In the past couple of months, you have really made the jump from a baby to a little girl. You have grown so much and sometimes as I look down at you while you are nursing, it feels like I am nursing a two year old. You are very tall and thin and I can't wait to see how you have grown at your year check up.
Right after Christmas you started walking and we are now the proud parents of a true toddler. You love to walk. You like being able to move towards what you want much faster. You still revert to your crab crawl when you really want to book it, but you prefer to move on two feet now. You do still spend a lot of time on your rear end, but you pop right back up and keep going. You are still in the baby Frankenstein phase, but I can see it won't be long before you are running.
You are a really good eater and until recently seemed to eat as much as me and your father at meal times. You have slowed down recently, just in time to begin weaning, which of course worries me. But all in due time. You love meat and pasta goldfish, cheese, crackers and oatmeal. Not so much the veggies and the fruit, but you will eat it if I put only that on your plate. You clench your mouth shut and turn your nose up in a sort of pucker when you are done or don't want what I am trying to feed you.
You are such a happy child. We are so blessed with you for so many reasons. You are constantly smiling and babbling to yourself. You insist on being the center of attention and when you aren't, you let out a scream that makes sure that all eyes are on you. You have quite a voice and are not afraid to use it. Many times you are screeching just for the sheer enjoyment. Your enjoyment, not mine. When we take you out in public, you smile and talk to anyone who will so much as glance in your direction. And if they are paying no attention to you at all, you screech so that they will and then you grin. On occassion you will pretend to be shy and you make the cutest face as you bury your head in my chest. It's a very coy look that says, "I'm pretending to be shy." You are not shy at all in reality. You will go to anyone if they just hold out their arms to you and talk to anybody who will listen and make those who are not listening, pay attention to you.

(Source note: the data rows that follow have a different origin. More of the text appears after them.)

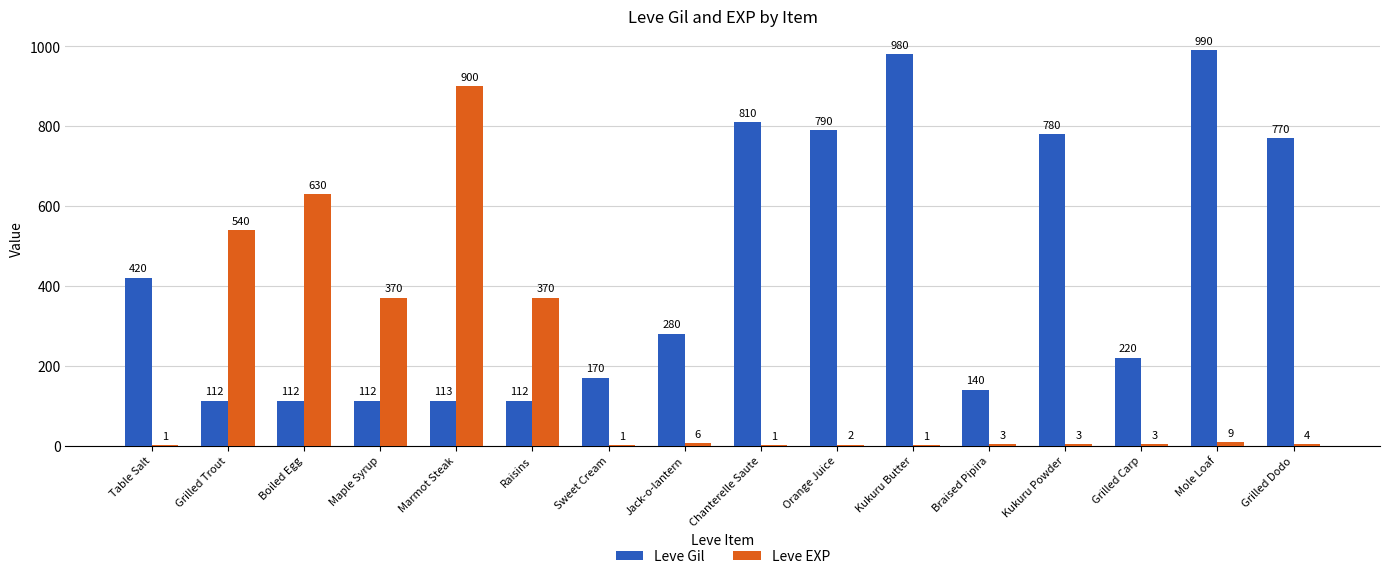

Where is Leve Gil nearest to the value 551?

Table Salt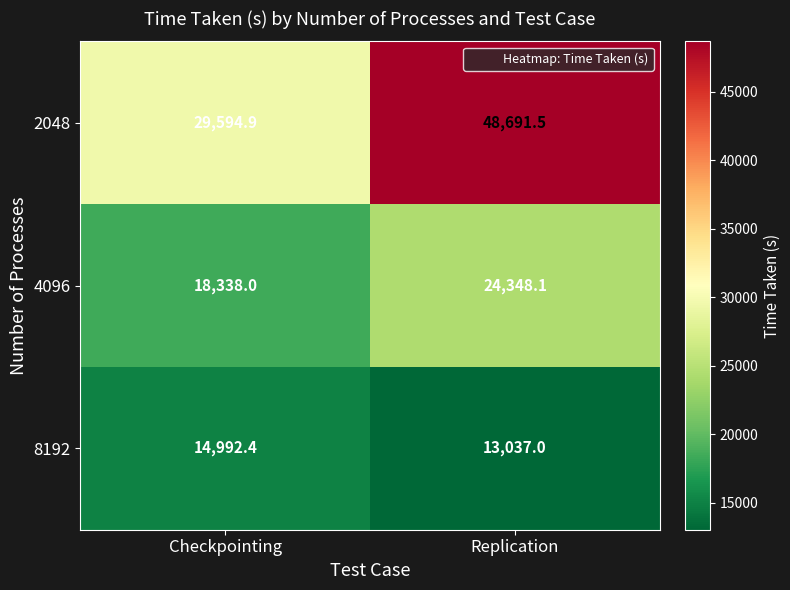

Where does the 2048 series first go above 48691?

Replication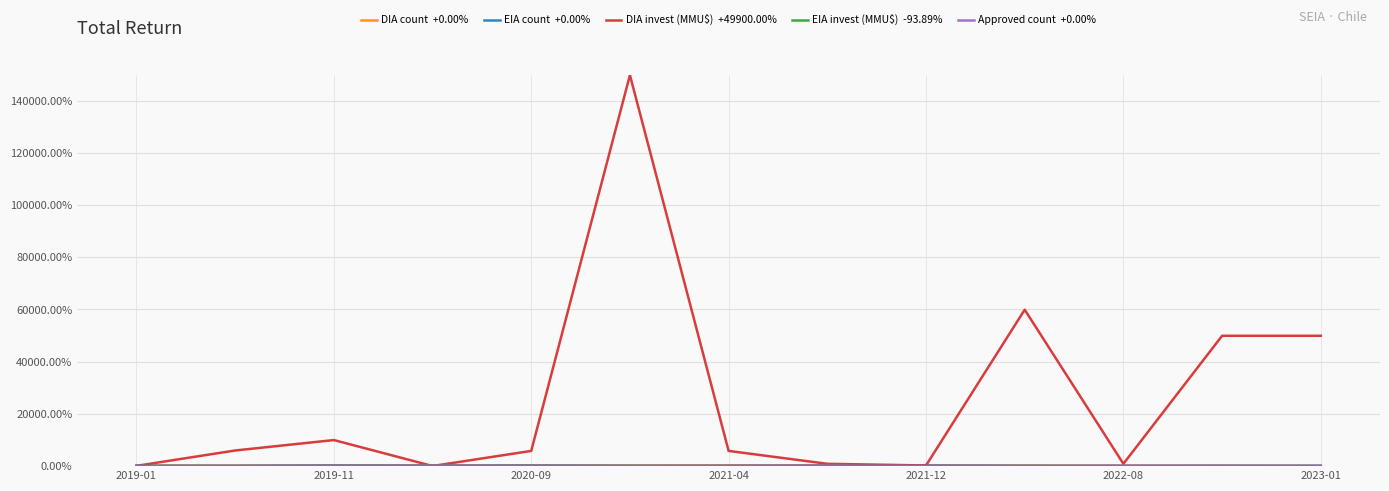

The value of DIA count at 7 is 140.5. True or false?

False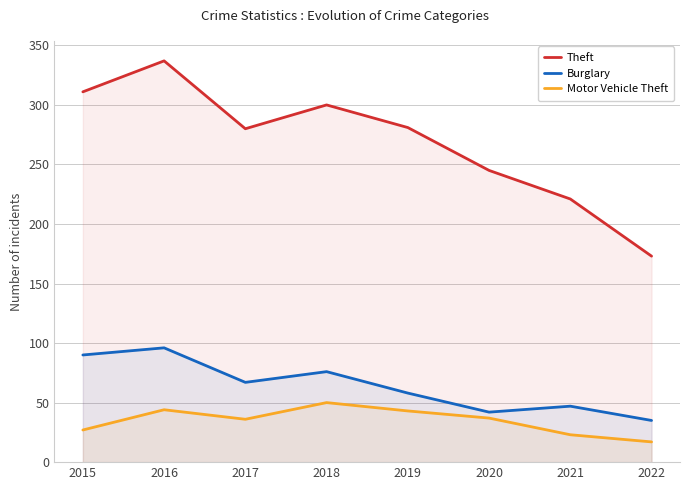

True or false: Motor Vehicle Theft and Burglary cross at least once.

False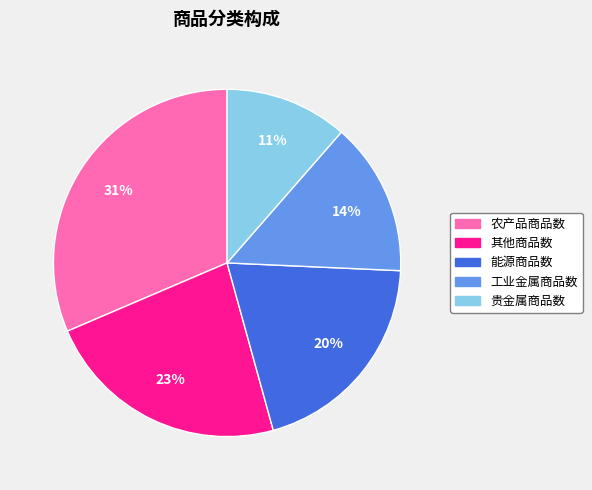

To the nearest percent, what portion does 其他商品数 represent?

23%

You hate being told no and if you really don't like what I am telling you no about, you scream and sometimes it is so hard not to laugh. Your face goes through 100 different emotions as you try to figure out whether to cry or not and then you let out a scream that could wake the dead. Ironically when I tell you no for screaming loud for no reason, you scream even louder when you start crying.
You love, love the cat and will babble in his direction if you see him through the back window in the living room. You call Tigger "Ga" and sometimes even seem to be saying "kitty." You have various books with cats in them and anytime I open a book to the page with a cat on it, you immediately grin and start babbling.
You have the attention span of a normal child your age I suppose. You are constantly moving, never sitting still. Even when you hurt yourself, you won't let me simply hold you to console you, you try to wiggle free while you are crying. We have never read a whole book, because generally you will sit still long enough for me to read about a half a word and then you grab the book from me and play with it. You have no interest in me reading to you, but sometimes try reading to yourself. Especially if there is a cat.
This morning as I put on my makeup, you confiscated a piece of paper off the counter. For a good 10 minutes I watched as you walked from the bathroom to the bedroom window and then back again. You did this repeatedly for ten minutes like it was a bedroom/bathroom relay. It was cute. You are cute.
My little boo ba, boo bear, poo bear, ba ba, vannah boo, Savannah pants, my little girl, I love you so much and hope that you always know that. I look forward to what the next year brings and the next and the next and the next. All of them, until you turn 13 and then we might have to re-evaluate. I look forward to all the years we have together for they are blessed years. I love you my dear little girl, I love you. Happy Birthday!